Python Function App - Processing Multiple requests

5 minute read | By Umang Francis


As we know, Python is a single-threaded, synchronous language by default. Hence unless specified, multiple calls to your Python Function App would be executed one after the other. Based on the default behavior of the language, this is an expected behavior. Although, we have different approaches in place to make sure that you are able to run multiple requests to your Function App together. In this article, we look into the possible ways of doing so along with a few examples..


As mentioned before, Python has been a synchronous language for a long time, until quite recently when async programming became the new buzz and eventually Python adopted it too. Thus you can say that there are two ways of programming your application - either the synchronous or asynchronous way, with different libraries and calling styles but sharing the same syntax and variable definitions.

Using your Python Function App in the async way can help in executing multiple requests in parallel - which get executed together in the event loop, instead of being handled by individual threads.

The following example will demonstrate how:

    import logging
    import asyncio
    import azure.functions as func
    async def main(req: func.HttpRequest) -> func.HttpResponse:'Python HTTP trigger function processed a request')
        await asyncio.sleep(8)
        # time.sleep(8)
        return func.HttpResponse("Hello World")

In the above example, you can notice that apart from the logging statements and the variable definitions, there is a sleep statement - called in the async way. This would make all requests to this function wait for 8 seconds before executing the rest of the script. Although if you uncomment and execute the normal synchronous time.sleep() function, it will essentially make your application synchronous and hence you would not see the requests getting executed in parallel.

Thus the key take away here is to make sure that all pieces of code within your async function are executed in the async way as well. This approach of parellel execution using async can help with faster processing of I/O bound applications.

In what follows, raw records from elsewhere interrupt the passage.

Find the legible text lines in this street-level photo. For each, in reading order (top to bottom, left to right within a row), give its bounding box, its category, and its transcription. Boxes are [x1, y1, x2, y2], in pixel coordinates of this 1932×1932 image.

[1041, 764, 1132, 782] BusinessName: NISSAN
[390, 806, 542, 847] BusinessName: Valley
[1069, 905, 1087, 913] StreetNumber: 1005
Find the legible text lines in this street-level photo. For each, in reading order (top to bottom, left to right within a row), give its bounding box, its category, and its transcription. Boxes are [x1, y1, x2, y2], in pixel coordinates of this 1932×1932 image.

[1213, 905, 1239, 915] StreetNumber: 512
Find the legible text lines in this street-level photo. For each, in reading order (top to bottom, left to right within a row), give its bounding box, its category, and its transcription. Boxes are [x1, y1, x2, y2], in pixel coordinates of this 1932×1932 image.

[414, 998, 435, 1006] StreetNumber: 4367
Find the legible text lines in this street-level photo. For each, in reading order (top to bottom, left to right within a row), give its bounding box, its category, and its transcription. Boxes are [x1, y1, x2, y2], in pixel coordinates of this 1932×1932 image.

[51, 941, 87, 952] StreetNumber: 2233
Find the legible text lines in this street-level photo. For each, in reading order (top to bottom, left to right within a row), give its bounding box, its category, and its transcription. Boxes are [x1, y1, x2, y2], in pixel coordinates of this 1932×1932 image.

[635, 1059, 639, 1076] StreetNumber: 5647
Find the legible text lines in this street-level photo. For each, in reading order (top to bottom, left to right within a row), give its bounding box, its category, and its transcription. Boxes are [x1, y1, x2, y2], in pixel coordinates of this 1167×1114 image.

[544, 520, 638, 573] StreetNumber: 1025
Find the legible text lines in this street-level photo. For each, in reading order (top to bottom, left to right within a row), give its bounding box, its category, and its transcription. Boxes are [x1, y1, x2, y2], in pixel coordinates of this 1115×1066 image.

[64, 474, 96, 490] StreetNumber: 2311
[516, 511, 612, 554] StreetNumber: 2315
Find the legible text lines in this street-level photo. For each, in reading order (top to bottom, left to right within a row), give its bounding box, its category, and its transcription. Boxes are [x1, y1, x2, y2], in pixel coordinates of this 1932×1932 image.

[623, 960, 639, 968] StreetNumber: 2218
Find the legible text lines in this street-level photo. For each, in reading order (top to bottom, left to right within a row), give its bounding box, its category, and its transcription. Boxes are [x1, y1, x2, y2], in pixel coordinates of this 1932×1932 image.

You can execute a test to check parallel execution of requests using a tool like Apache JMeter - which would be able to send multiple requests together and display the time taken and response obtained for those requests. Refer the following image:

Reviewing responses in Apache JMeter


When we create a Python Function App, we get one Python language worker by default to serve the incoming requests - which as you can imagine, might not be suited for parallel execution of your requests. Thus, you can use the Application Setting: FUNCTIONS_WORKER_PROCESS_COUNT and increase the number of Python workers serving your requests to a maximum of 10. Thus, when you increase the worker process count value, you would be able to see 10 Python processes running on the SSH session- something similar to:

Multiple Python workers spawning up in SSH - top command

These 10 Python workers would in turn be running individual Function Hosts and thus, at a time 10 max requests can be processed by your function. Although, it might happen that a Function Host is restarting on a worker and the incoming 10 requests might be distributed among the working hosts in a round robin way. Hence it is not always that you would see 10 parallel responses to 10 parallel requests. It highly depends on whether the host was serving a request on the worker in the background.

Similar to the above WorkBench example, you can test the parallel execution for 10 requests using a single Python worker and by using 10 workers - to compare the performance.

Again, the concurrent execution of these requests can be bounded by the resource utilization each request needs and it would be necessary for the developer/user to keep the same in check before increasing the worker count.


Each of the above mentioned language workers would be running a single thread by default. We can increase this thread value to a maximum of 32 using the application setting: PYTHON_THREADPOOL_THREAD_COUNT. Thus, with multiple language workers and multiple threads running within them, one can achieve a great level of concurrency.

A simple test - try executing 50 parallel requests using one worker and 32 threads. Then 2 workers and 32 threads. You will notice that in the first case, around 32 requests will get processed together and the remaining would process after that. While in the second test, all requests would get processed together.

Although, a very important point to note here is that there can be some part of your code that can hinder parallel execution of multiple threads. For example, reading data from a single file - only one thread might be able to read from a single file at a time. Hence as a developer, you might need to check the bottlenecks in your application code.


The above points should help you in getting started with concurrent request execution for a Python Function App specifically. Ofcourse, as a developer you would need to play around with all these settings to understand what is best suited for your app.